Ever hear of two's company, three's a crowd? This is what  felines might say when their pet parents bring home a new kitten or cat.
Although not impossible, bringing older cats together, particularly when one has been a resident cat for an extended period of time, is slightly more difficult. One or both cats may hiss and provoke fighting. One or both may begin defecating and/or urinating out of the litter box. Sometimes a cat with a happy, outgoing personality becomes shy or aggressive.


However, felines are social creatures and may benefit from being raised with a littermate or being raised by Mom Cat.


The Problems

Introducing a new cat to an established household cat or cats is completely different! Cats bond to and claim territory. After adopting a household and its members into their families, cats are not especially open minded when it comes to expanding the family. It is easier to introduce a little kitten than to introduce a cat to an established cat in the household.


Think about it from the cat's point of view. How would you feel if a roommate brought home someone new to live under your roof sight unseen? Cat do not embrace change but for that matter neither do people!


What to do

The first step you need to take, if you are introducing a new cat, is to add more resources for the existing cat or cats. For example, you need to add litter boxes, food dishes, climbing trees, cat beds, scratching posts and toys.


Felines don't always share, well and you don't want your felines fighting over resources.


The rule of thumb for multiple cat households is to set up one more litter box than number of  cats and scoop all litter boxes daily as a minimum - twice daily even better to avoid cats eliminating outside of the litter boxes.


How to do it


First, do not allow the new cat free run of your house. Instead, for at least one week, put the cat in small room or bathroom with his own food, water, litter box, climbing and scratching post with a resting area high if possible or a cat bed as far away from the litter and near the food. 


Second, feed other cats and place cat treats and toys on the opposite side of the door to give a first good impression of what the new cat means to them. 


Third. gradually increase the introduction by exchanging toys. Also, rub a dry washcloth on each cat's mouth and face and then leave the new cat's washcloth outside of the new cat's room and the existing cat's washcloth inside the new cat's room. This is called a scent exchange. Cats release natural pheromones around their mouths and cheeks.

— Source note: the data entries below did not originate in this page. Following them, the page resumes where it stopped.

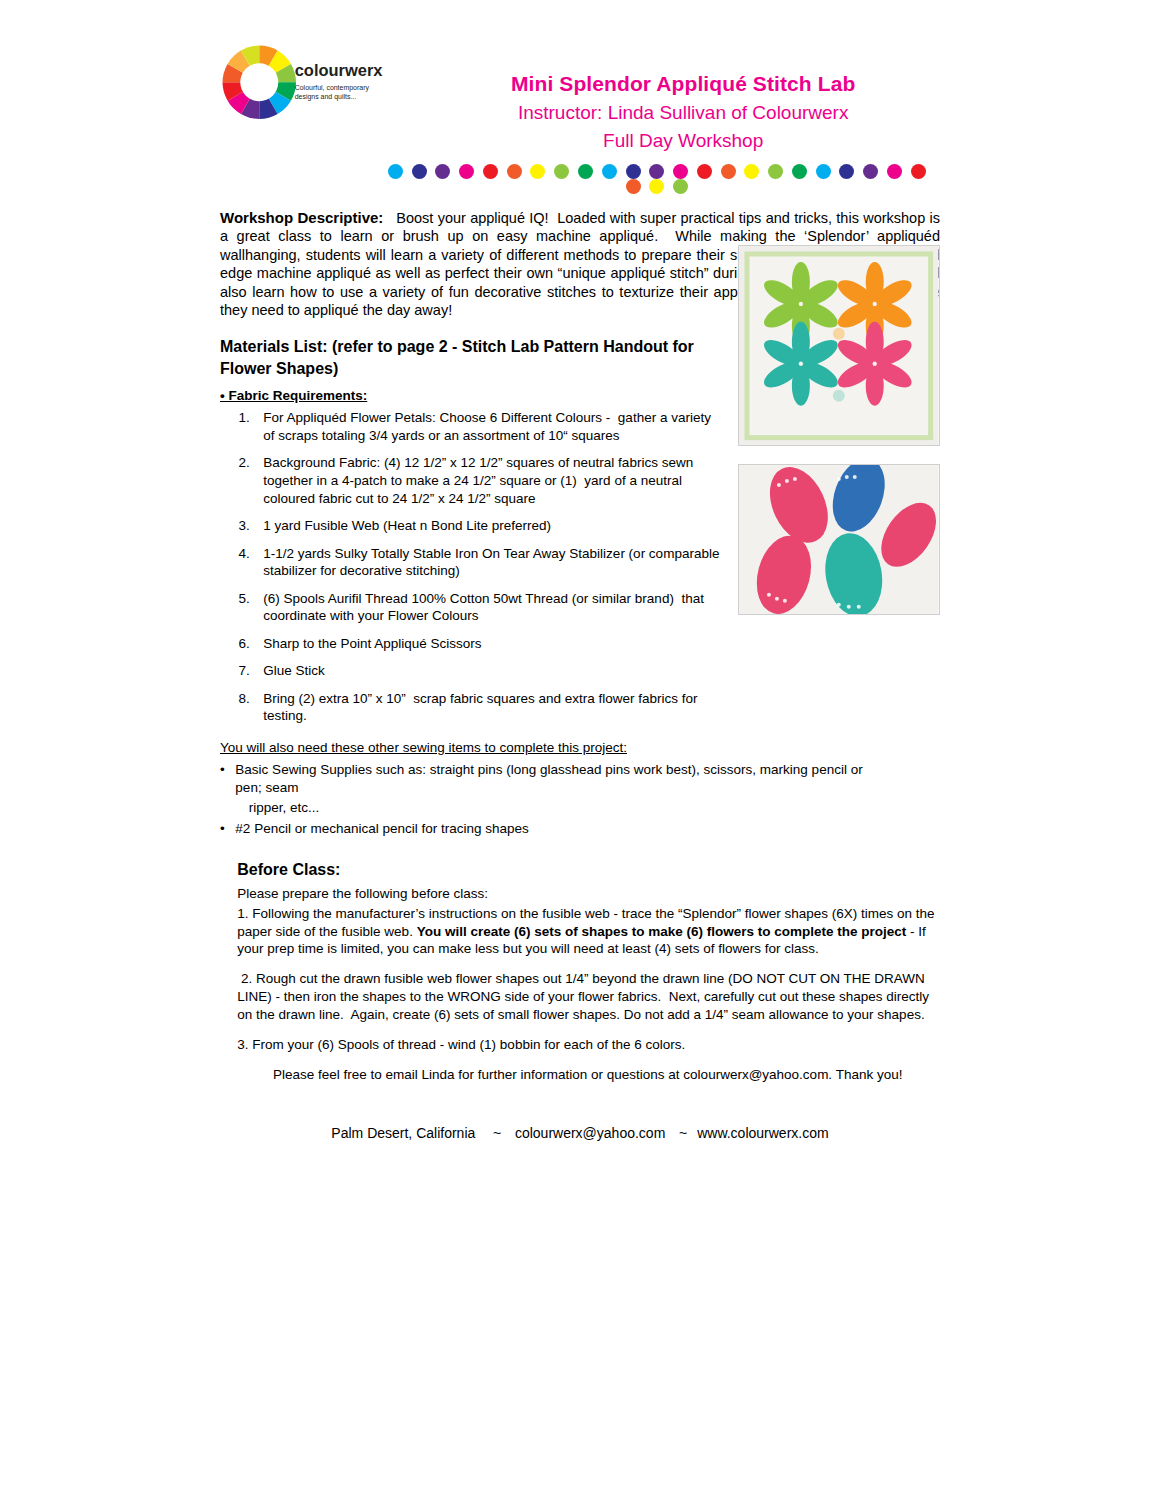colourwerx Colourful, contemporary designs and quilts...
Mini Splendor Appliqué Stitch Lab
Instructor: Linda Sullivan of Colourwerx
Full Day Workshop
Workshop Descriptive: Boost your appliqué IQ! Loaded with super practical tips and tricks, this workshop is a great class to learn or brush up on easy machine appliqué. While making the ‘Splendor’ appliquéd wallhanging, students will learn a variety of different methods to prepare their shapes for raw edge and turned edge machine appliqué as well as perfect their own “unique appliqué stitch” during class. Along the way, they’ll also learn how to use a variety of fun decorative stitches to texturize their appliqués and gain the confidence they need to appliqué the day away!
Materials List: (refer to page 2 - Stitch Lab Pattern Handout for Flower Shapes)
• Fabric Requirements:
For Appliquéd Flower Petals: Choose 6 Different Colours - gather a variety of scraps totaling 3/4 yards or an assortment of 10“ squares
Background Fabric: (4) 12 1/2” x 12 1/2” squares of neutral fabrics sewn together in a 4-patch to make a 24 1/2” square or (1) yard of a neutral coloured fabric cut to 24 1/2” x 24 1/2” square
1 yard Fusible Web (Heat n Bond Lite preferred)
1-1/2 yards Sulky Totally Stable Iron On Tear Away Stabilizer (or comparable stabilizer for decorative stitching)
(6) Spools Aurifil Thread 100% Cotton 50wt Thread (or similar brand) that coordinate with your Flower Colours
Sharp to the Point Appliqué Scissors
Glue Stick
Bring (2) extra 10” x 10” scrap fabric squares and extra flower fabrics for testing.
You will also need these other sewing items to complete this project:
Basic Sewing Supplies such as: straight pins (long glasshead pins work best), scissors, marking pencil or pen; seam
ripper, etc...
#2 Pencil or mechanical pencil for tracing shapes
Before Class:
Please prepare the following before class:
1. Following the manufacturer’s instructions on the fusible web - trace the “Splendor” flower shapes (6X) times on the paper side of the fusible web. You will create (6) sets of shapes to make (6) flowers to complete the project - If your prep time is limited, you can make less but you will need at least (4) sets of flowers for class.
2. Rough cut the drawn fusible web flower shapes out 1/4” beyond the drawn line (DO NOT CUT ON THE DRAWN LINE) - then iron the shapes to the WRONG side of your flower fabrics. Next, carefully cut out these shapes directly on the drawn line. Again, create (6) sets of small flower shapes. Do not add a 1/4” seam allowance to your shapes.
3. From your (6) Spools of thread - wind (1) bobbin for each of the 6 colors.
Please feel free to email Linda for further information or questions at colourwerx@yahoo.com. Thank you!
Palm Desert, California ~ colourwerx@yahoo.com ~ www.colourwerx.com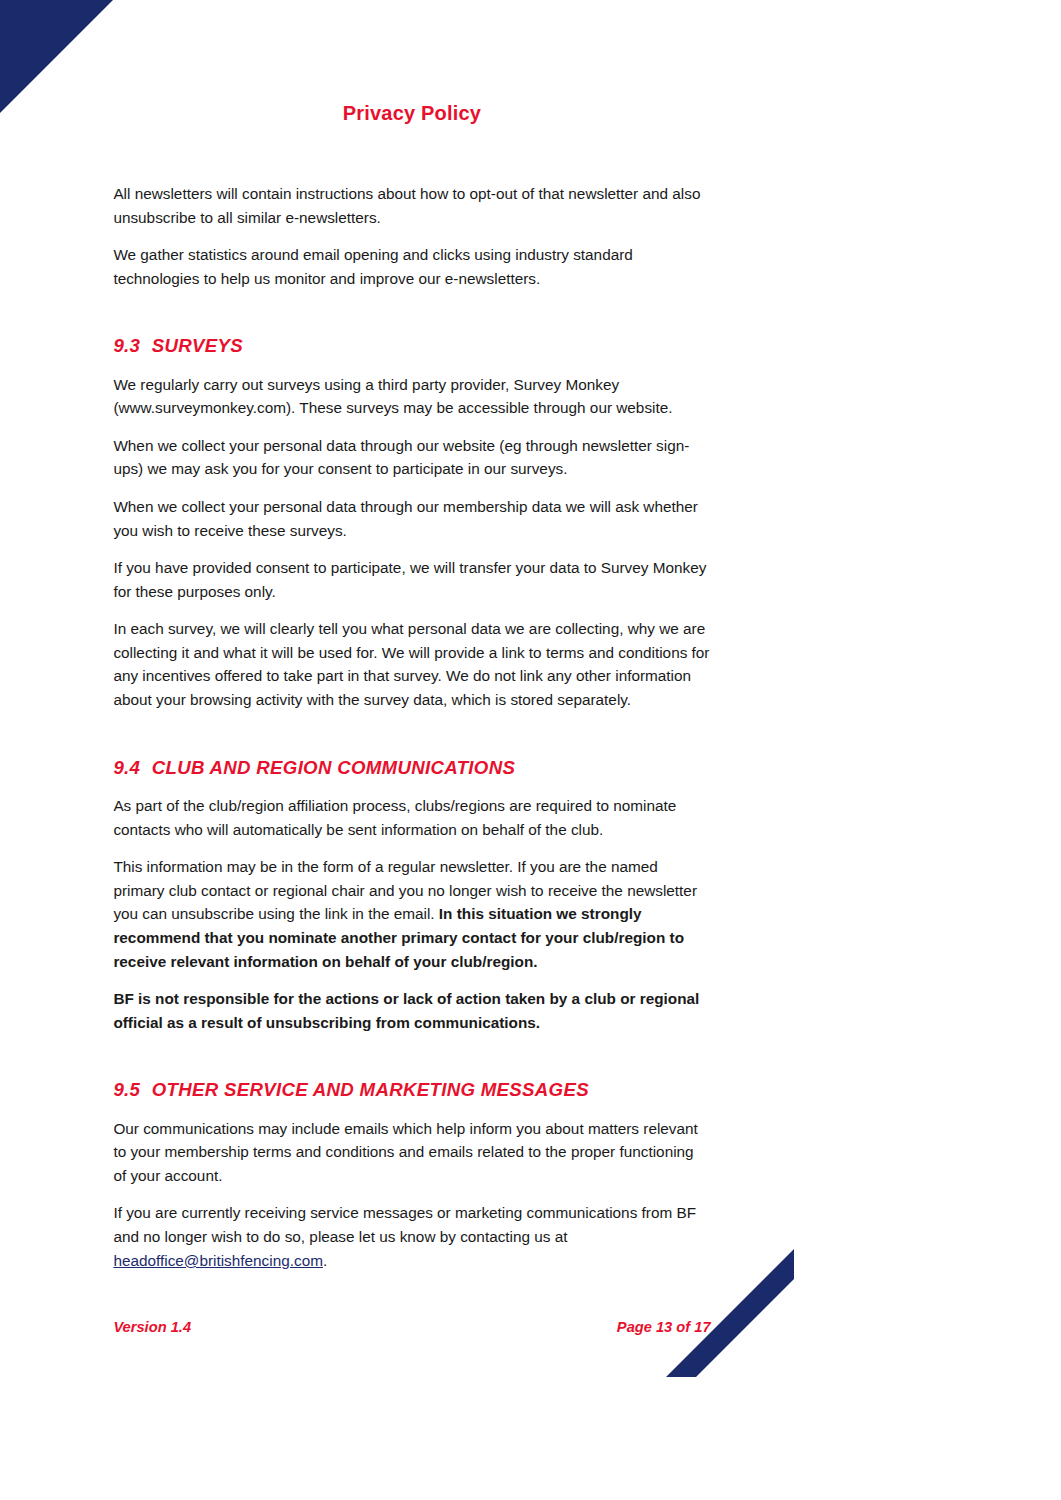Privacy Policy
All newsletters will contain instructions about how to opt-out of that newsletter and also unsubscribe to all similar e-newsletters.
We gather statistics around email opening and clicks using industry standard technologies to help us monitor and improve our e-newsletters.
9.3 SURVEYS
We regularly carry out surveys using a third party provider, Survey Monkey (www.surveymonkey.com). These surveys may be accessible through our website.
When we collect your personal data through our website (eg through newsletter sign-ups) we may ask you for your consent to participate in our surveys.
When we collect your personal data through our membership data we will ask whether you wish to receive these surveys.
If you have provided consent to participate, we will transfer your data to Survey Monkey for these purposes only.
In each survey, we will clearly tell you what personal data we are collecting, why we are collecting it and what it will be used for. We will provide a link to terms and conditions for any incentives offered to take part in that survey. We do not link any other information about your browsing activity with the survey data, which is stored separately.
9.4 CLUB AND REGION COMMUNICATIONS
As part of the club/region affiliation process, clubs/regions are required to nominate contacts who will automatically be sent information on behalf of the club.
This information may be in the form of a regular newsletter. If you are the named primary club contact or regional chair and you no longer wish to receive the newsletter you can unsubscribe using the link in the email. In this situation we strongly recommend that you nominate another primary contact for your club/region to receive relevant information on behalf of your club/region.
BF is not responsible for the actions or lack of action taken by a club or regional official as a result of unsubscribing from communications.
9.5 OTHER SERVICE AND MARKETING MESSAGES
Our communications may include emails which help inform you about matters relevant to your membership terms and conditions and emails related to the proper functioning of your account.
If you are currently receiving service messages or marketing communications from BF and no longer wish to do so, please let us know by contacting us at headoffice@britishfencing.com.
Version 1.4 Page 13 of 17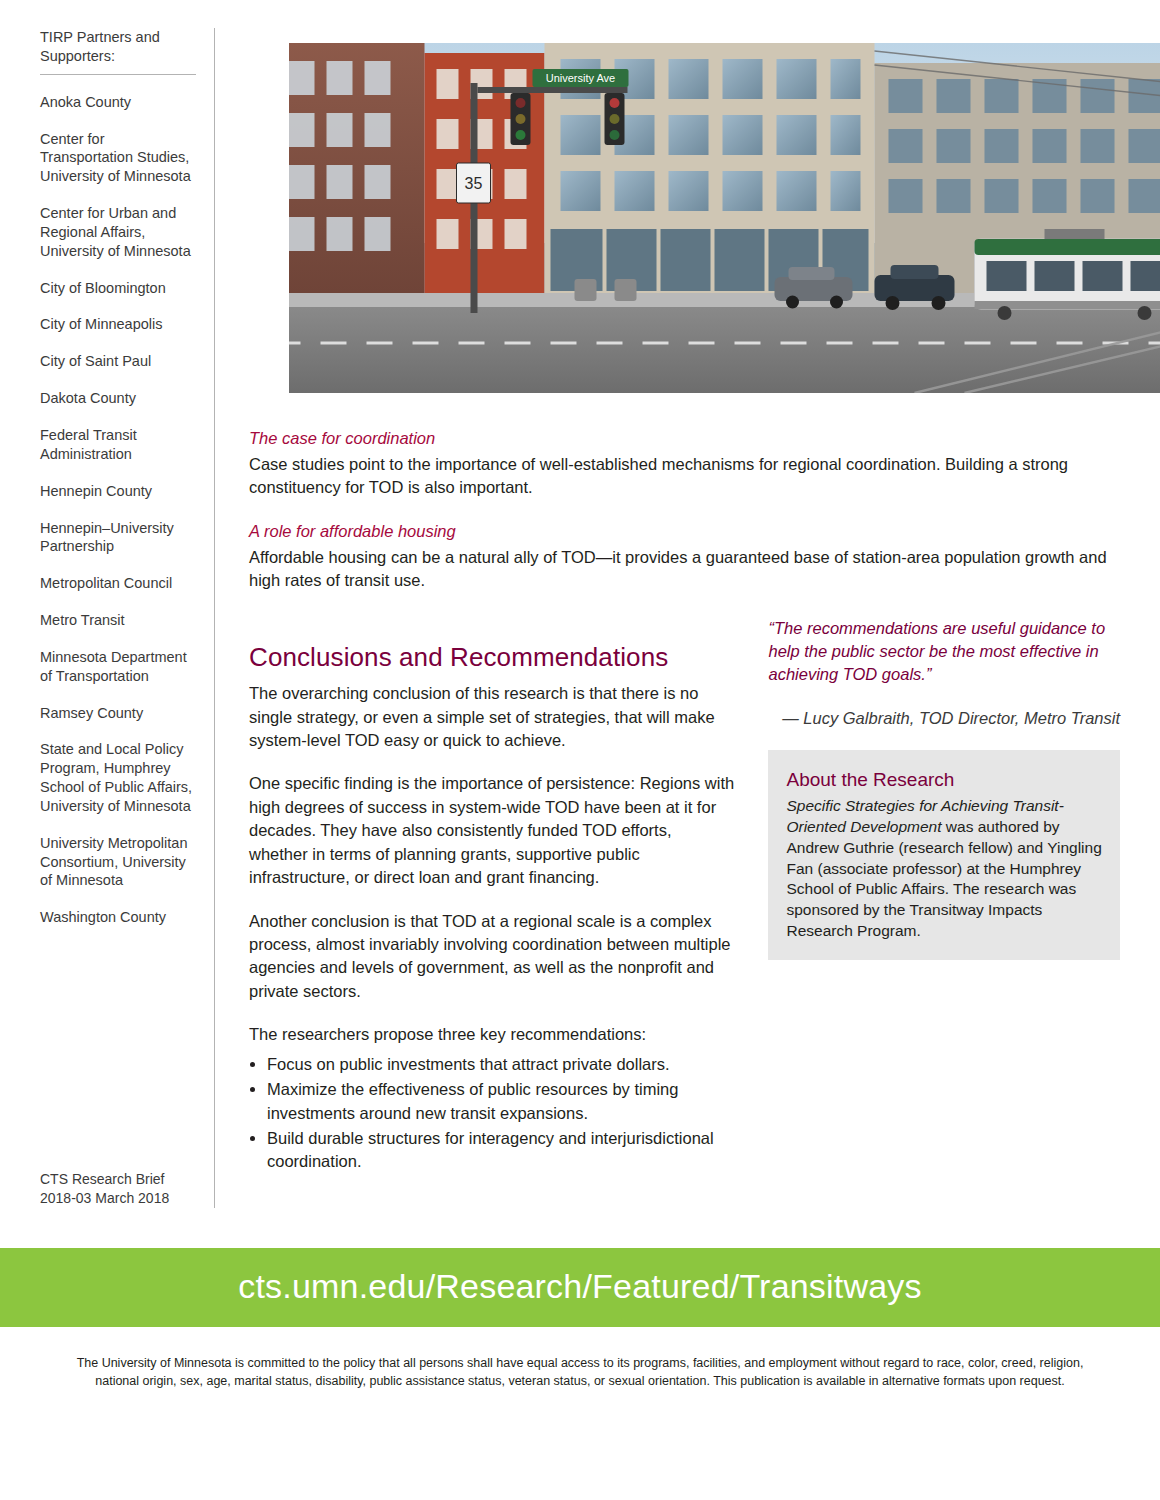TIRP Partners and Supporters:
Anoka County
Center for Transportation Studies, University of Minnesota
Center for Urban and Regional Affairs, University of Minnesota
City of Bloomington
City of Minneapolis
City of Saint Paul
Dakota County
Federal Transit Administration
Hennepin County
Hennepin–University Partnership
Metropolitan Council
Metro Transit
Minnesota Department of Transportation
Ramsey County
State and Local Policy Program, Humphrey School of Public Affairs, University of Minnesota
University Metropolitan Consortium, University of Minnesota
Washington County
CTS Research Brief
2018-03 March 2018
University Ave 35
The case for coordination
Case studies point to the importance of well-established mechanisms for regional coordination. Building a strong constituency for TOD is also important.
A role for affordable housing
Affordable housing can be a natural ally of TOD—it provides a guaranteed base of station-area population growth and high rates of transit use.
Conclusions and Recommendations
The overarching conclusion of this research is that there is no single strategy, or even a simple set of strategies, that will make system-level TOD easy or quick to achieve.
One specific finding is the importance of persistence: Regions with high degrees of success in system-wide TOD have been at it for decades. They have also consistently funded TOD efforts, whether in terms of planning grants, supportive public infrastructure, or direct loan and grant financing.
Another conclusion is that TOD at a regional scale is a complex process, almost invariably involving coordination between multiple agencies and levels of government, as well as the nonprofit and private sectors.
The researchers propose three key recommendations:
Focus on public investments that attract private dollars.
Maximize the effectiveness of public resources by timing investments around new transit expansions.
Build durable structures for interagency and interjurisdictional coordination.
“The recommendations are useful guidance to help the public sector be the most effective in achieving TOD goals.”
— Lucy Galbraith, TOD Director, Metro Transit
About the Research
Specific Strategies for Achieving Transit-Oriented Development was authored by Andrew Guthrie (research fellow) and Yingling Fan (associate professor) at the Humphrey School of Public Affairs. The research was sponsored by the Transitway Impacts Research Program.
cts.umn.edu/Research/Featured/Transitways
The University of Minnesota is committed to the policy that all persons shall have equal access to its programs, facilities, and employment without regard to race, color, creed, religion, national origin, sex, age, marital status, disability, public assistance status, veteran status, or sexual orientation. This publication is available in alternative formats upon request.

Fourth, on week two, begin to allow the new cat out to explore the house while your cat is confined behind a closed door. When you do open the small room door, make it a positive time of play, affection for all and treats. SUPERVISE all activity then put the new cat back in the small room.


Finally, if there is no sign of stress or tension with steps one to four above, begin giving the new cat more freedom, perhaps one room at a time each week so allow the existing cats to sort out their territory issues. Move the new cat and resources into the room the cat's litter box will remain in to establish a toileting location


Allow the household cat out first to eat and explore around the new cat's kennel. Reward acceptable behavior with food treats.  If hissing occurs go back to feeding them both in their kennels. 

Tolerance increases with time. Reduce your attention to both cats by only playing or giving treats when they show interest in each other. Play with them at the same time but use different toys. Stop play and separate on a positive note. Gradually increase their time together with supervision. When you have gone a few weeks with no negative interactions, you are ready to give them free roam together.  It is a good idea to separate them when you will be gone if you have any doubts they will get along.